• **Listed records**

|---|

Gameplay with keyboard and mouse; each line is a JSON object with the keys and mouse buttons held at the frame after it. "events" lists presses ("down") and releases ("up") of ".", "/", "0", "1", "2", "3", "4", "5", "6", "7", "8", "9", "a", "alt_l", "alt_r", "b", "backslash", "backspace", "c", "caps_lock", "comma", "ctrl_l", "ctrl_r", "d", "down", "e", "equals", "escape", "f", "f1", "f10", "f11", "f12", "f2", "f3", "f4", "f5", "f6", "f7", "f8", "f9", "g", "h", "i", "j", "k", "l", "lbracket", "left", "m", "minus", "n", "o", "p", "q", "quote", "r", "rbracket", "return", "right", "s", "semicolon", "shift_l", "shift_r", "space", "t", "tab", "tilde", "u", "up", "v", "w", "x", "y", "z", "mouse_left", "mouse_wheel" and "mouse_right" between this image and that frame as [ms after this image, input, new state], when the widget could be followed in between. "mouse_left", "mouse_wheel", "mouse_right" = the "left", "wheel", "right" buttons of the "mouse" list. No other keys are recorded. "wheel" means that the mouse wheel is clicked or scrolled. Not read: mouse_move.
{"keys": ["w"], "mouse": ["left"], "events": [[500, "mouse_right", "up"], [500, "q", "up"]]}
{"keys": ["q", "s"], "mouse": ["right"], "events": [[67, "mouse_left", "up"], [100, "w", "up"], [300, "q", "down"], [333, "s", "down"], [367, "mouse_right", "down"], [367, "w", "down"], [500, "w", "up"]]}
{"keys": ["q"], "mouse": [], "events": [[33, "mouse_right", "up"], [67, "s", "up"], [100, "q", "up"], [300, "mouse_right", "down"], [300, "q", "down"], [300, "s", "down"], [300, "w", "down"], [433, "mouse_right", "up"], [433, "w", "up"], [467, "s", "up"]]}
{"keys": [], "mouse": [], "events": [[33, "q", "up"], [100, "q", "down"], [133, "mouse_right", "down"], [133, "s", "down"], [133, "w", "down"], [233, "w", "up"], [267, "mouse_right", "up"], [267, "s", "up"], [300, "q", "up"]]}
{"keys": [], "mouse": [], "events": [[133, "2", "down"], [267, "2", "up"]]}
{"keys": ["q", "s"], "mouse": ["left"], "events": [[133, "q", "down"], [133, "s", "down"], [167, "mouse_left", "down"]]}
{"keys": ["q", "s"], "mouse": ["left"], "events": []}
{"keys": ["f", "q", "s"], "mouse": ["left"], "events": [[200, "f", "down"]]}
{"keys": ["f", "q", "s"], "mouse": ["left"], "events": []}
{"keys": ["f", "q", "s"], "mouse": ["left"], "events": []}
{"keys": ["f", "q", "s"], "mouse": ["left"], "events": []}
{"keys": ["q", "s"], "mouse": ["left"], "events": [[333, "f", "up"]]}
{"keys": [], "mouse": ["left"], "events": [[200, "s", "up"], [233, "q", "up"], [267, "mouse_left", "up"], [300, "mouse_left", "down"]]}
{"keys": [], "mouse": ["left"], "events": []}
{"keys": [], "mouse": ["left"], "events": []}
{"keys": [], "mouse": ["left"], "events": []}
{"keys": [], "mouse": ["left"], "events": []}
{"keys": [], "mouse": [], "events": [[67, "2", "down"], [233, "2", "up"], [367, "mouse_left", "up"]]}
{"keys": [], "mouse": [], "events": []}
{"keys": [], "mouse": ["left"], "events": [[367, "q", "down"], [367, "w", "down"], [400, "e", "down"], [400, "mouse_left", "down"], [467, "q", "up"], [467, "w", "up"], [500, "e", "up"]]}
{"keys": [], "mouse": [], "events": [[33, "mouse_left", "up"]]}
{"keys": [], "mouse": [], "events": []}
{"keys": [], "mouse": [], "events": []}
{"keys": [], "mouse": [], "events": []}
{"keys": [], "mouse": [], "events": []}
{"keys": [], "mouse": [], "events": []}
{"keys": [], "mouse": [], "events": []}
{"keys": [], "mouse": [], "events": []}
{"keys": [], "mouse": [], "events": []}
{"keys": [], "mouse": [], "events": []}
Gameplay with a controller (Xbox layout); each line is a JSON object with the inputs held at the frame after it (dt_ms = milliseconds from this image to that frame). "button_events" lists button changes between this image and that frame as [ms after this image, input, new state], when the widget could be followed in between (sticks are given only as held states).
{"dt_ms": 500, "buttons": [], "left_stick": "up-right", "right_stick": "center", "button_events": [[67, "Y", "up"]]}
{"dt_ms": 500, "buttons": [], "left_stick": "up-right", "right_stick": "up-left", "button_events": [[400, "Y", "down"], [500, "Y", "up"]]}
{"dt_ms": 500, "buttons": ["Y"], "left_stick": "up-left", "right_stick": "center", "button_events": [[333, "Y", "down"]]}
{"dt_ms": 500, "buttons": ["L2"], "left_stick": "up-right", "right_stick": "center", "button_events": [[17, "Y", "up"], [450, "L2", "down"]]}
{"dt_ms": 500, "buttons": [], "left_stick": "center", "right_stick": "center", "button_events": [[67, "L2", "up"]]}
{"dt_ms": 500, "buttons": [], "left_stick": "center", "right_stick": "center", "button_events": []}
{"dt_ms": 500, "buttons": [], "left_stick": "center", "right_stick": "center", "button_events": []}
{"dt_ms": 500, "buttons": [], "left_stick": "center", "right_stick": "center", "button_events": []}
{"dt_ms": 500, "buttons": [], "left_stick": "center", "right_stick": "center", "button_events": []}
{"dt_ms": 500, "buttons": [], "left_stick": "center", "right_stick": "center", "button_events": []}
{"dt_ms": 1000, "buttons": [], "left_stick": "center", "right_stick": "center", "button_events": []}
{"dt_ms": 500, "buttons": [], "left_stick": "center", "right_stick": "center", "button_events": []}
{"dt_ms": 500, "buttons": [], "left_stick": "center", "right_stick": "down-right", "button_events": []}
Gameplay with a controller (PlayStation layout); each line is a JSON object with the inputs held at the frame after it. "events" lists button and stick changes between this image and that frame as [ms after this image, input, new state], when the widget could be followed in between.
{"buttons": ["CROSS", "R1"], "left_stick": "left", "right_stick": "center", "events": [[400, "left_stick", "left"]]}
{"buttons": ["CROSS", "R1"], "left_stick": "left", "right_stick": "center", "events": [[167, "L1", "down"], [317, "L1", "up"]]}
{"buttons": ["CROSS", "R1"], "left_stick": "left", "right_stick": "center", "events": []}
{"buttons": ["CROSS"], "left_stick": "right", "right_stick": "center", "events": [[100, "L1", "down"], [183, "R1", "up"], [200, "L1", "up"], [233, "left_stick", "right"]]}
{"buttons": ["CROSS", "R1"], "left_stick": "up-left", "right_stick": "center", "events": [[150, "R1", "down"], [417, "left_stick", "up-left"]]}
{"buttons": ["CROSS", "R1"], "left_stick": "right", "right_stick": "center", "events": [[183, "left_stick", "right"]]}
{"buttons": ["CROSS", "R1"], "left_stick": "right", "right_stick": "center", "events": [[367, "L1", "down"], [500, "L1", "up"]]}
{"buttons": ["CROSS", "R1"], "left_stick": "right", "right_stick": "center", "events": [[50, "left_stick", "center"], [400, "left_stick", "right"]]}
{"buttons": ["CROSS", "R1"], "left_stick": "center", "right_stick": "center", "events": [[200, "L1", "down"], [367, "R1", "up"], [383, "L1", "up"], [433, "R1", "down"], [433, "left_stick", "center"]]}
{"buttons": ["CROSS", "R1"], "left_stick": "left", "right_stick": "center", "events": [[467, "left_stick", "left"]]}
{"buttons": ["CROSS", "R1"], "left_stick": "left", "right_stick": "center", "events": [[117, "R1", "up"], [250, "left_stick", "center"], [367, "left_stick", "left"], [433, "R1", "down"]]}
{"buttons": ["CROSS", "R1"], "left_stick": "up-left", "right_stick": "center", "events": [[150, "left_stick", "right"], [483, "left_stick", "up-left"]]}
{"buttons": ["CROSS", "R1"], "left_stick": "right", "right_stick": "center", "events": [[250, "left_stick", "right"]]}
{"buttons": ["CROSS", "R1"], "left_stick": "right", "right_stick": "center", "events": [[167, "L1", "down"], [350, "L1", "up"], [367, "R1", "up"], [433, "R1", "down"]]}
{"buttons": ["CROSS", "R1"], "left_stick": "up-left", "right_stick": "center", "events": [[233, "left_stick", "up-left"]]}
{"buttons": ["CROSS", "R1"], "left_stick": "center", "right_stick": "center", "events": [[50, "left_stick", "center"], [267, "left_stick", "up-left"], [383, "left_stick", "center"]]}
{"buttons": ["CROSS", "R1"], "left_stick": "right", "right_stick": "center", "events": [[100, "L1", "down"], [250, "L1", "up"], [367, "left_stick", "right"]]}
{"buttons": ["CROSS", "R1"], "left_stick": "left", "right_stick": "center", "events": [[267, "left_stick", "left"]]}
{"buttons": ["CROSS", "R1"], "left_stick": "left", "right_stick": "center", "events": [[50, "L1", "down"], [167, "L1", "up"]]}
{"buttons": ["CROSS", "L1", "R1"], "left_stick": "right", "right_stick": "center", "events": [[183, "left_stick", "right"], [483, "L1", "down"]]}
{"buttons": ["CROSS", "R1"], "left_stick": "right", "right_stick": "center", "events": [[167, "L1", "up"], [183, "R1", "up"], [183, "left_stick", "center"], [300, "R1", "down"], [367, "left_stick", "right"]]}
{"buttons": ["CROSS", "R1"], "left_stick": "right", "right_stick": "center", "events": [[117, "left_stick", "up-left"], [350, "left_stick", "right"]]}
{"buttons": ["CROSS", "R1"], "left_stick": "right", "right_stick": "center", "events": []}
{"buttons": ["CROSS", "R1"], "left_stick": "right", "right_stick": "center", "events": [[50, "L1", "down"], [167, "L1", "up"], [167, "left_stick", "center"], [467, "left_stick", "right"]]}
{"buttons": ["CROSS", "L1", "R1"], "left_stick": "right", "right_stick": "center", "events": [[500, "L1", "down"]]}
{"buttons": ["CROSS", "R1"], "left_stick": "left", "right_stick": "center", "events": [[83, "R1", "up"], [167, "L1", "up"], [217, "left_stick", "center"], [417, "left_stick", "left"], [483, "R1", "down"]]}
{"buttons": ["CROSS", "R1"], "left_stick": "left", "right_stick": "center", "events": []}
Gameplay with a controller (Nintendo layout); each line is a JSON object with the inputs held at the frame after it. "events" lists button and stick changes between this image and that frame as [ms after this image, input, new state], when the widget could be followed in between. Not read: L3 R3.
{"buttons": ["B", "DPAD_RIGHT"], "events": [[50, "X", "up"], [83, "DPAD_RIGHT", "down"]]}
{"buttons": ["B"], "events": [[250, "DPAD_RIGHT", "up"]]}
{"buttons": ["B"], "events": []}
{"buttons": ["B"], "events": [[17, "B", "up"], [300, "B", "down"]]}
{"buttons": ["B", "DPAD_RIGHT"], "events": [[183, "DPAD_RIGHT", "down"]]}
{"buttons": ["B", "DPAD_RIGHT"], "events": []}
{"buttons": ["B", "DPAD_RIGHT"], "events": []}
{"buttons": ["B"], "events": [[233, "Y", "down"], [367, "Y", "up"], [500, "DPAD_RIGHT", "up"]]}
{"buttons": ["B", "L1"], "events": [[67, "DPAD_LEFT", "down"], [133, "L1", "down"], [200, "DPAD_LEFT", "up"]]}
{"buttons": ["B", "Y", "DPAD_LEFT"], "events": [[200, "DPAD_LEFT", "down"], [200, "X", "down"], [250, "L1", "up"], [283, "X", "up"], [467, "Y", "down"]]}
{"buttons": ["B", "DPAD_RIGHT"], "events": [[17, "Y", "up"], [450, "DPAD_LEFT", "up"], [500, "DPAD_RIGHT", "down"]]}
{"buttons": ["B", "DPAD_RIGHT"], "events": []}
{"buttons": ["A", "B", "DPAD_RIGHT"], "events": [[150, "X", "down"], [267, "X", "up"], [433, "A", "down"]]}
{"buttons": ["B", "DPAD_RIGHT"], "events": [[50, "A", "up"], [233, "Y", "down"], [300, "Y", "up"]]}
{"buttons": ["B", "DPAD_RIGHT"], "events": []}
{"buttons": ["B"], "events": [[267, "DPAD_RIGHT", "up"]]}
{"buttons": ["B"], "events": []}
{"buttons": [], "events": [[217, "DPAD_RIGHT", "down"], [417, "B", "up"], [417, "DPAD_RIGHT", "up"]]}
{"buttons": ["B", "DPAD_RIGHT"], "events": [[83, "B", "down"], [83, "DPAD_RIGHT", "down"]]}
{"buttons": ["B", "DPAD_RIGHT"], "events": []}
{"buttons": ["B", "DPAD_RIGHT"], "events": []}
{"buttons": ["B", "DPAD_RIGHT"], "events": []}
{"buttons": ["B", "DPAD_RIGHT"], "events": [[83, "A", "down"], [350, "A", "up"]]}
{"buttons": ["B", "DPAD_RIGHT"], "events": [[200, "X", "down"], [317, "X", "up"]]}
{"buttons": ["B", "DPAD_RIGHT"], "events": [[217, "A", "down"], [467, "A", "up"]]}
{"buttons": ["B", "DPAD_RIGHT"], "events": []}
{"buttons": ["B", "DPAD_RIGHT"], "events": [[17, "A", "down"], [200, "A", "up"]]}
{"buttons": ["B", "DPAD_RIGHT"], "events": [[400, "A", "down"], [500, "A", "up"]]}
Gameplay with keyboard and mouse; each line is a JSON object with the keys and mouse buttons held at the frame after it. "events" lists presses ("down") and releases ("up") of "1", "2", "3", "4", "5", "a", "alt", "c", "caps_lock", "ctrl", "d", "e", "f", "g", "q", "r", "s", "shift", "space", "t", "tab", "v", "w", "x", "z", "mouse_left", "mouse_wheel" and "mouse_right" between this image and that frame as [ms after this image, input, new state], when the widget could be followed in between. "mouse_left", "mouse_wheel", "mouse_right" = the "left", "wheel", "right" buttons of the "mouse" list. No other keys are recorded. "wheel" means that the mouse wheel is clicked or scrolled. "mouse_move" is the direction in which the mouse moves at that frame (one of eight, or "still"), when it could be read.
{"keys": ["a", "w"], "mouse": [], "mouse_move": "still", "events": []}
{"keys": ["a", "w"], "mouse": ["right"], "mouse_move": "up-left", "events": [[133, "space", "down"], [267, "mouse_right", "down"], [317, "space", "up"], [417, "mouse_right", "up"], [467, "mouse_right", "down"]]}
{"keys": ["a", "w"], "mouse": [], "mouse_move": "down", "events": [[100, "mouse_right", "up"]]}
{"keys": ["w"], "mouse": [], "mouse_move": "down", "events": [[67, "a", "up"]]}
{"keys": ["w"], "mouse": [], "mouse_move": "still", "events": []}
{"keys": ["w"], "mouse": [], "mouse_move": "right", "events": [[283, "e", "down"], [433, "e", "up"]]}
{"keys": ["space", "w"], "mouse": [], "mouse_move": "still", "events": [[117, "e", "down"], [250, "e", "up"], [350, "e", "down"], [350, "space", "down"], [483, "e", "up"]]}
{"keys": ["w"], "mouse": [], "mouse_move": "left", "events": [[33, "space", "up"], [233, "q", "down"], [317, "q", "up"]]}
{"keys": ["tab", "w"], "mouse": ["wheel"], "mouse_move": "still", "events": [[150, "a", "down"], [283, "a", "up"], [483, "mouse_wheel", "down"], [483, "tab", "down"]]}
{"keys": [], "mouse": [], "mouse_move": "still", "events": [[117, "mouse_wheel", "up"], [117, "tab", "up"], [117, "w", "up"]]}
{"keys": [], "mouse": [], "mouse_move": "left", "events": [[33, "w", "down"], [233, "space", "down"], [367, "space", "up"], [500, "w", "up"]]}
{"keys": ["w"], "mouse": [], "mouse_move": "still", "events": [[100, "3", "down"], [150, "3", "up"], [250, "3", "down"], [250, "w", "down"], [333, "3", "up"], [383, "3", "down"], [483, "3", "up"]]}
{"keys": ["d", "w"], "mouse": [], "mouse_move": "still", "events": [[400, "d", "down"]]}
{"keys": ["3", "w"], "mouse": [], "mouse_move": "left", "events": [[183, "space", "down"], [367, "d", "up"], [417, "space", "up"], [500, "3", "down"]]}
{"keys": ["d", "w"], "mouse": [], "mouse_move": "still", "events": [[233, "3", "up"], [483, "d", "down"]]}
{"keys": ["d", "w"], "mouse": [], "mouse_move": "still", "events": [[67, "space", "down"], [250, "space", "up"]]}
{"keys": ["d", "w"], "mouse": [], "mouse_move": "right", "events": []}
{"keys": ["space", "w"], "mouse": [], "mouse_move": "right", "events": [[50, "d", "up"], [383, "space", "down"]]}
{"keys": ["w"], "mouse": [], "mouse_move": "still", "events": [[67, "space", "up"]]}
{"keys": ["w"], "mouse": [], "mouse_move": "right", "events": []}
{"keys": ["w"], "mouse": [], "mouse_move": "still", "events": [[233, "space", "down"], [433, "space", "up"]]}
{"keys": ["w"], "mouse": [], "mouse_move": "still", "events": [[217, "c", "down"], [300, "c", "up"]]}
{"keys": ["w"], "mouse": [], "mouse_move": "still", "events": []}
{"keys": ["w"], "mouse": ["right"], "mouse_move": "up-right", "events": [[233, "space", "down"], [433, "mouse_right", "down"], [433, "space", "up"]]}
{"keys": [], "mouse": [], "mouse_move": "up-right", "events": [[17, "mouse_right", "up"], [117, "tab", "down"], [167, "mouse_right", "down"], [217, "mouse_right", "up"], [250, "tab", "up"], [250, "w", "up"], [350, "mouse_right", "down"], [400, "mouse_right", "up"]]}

|---|

• **Work to be completed**
Report how many lines in the listing above hold the string "controller", giving the number and no other words.

• **Output of the exercise**
3